Tâche à faire: D'après le texte sur les bases de la composition, combien de leçons vont porter sur l'aspect créatif ?

Texte d'étude:

:::

Les bases de la composition

Nous voilà dans la dernière partie de ce cours. Nous avons parcouru les bases de l’aspect technique en photographie. Mais le plus important reste l’aspect créatif : avoir quelque chose à dire et l’exprimer à travers une image. Ce sera le sujet de nos quatre dernières leçons.

Des livres entiers sont consacrés au sujet complexe de comment agencer les éléments dans le cadre. Lire ces ouvrages est très utile, surtout pour ceux d’entre vous qui ont un esprit d’analyse. D’autres préfèrerons simplement observer le travail des Maîtres de la photographie et de la peinture.

:::

Données enregistrées:
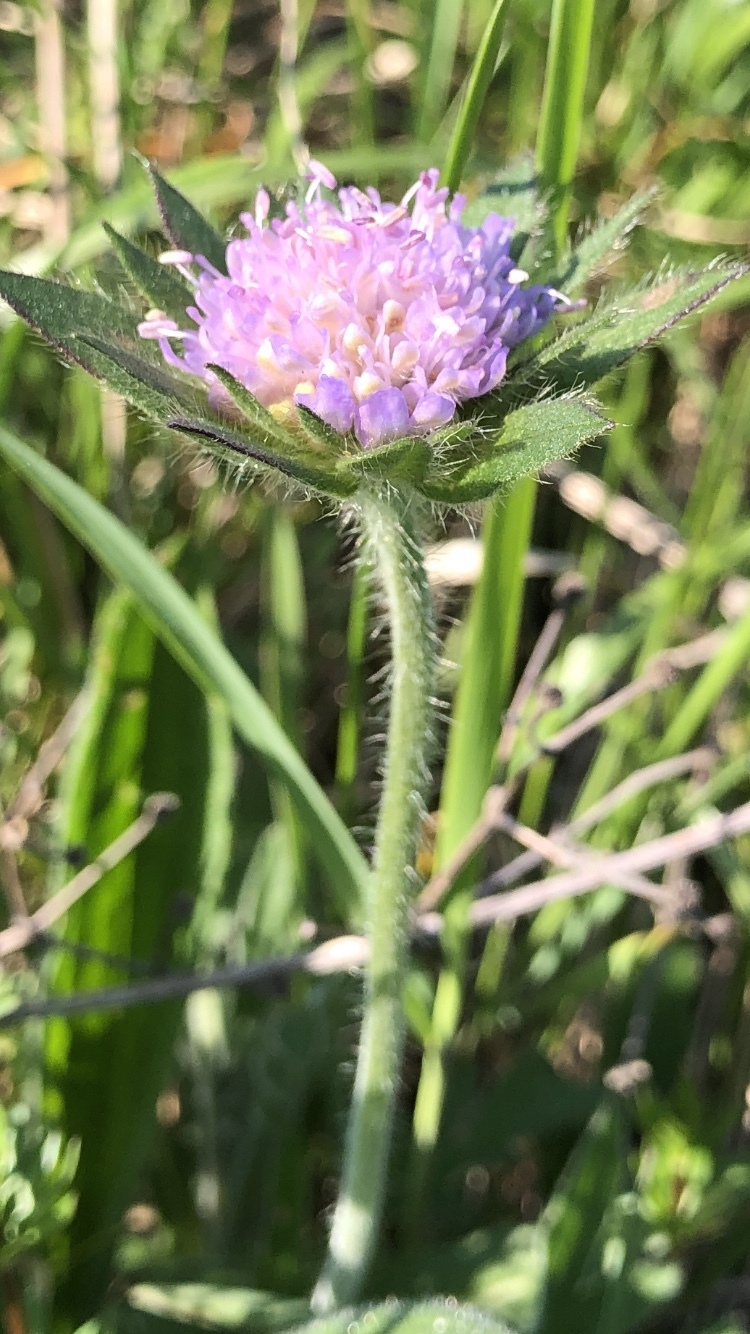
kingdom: Plantae
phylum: Tracheophyta
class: Magnoliopsida
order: Dipsacales
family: Caprifoliaceae
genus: Knautia
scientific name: Knautia arvensis
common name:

:::

Résultat de l'exercice: Quatre leçons.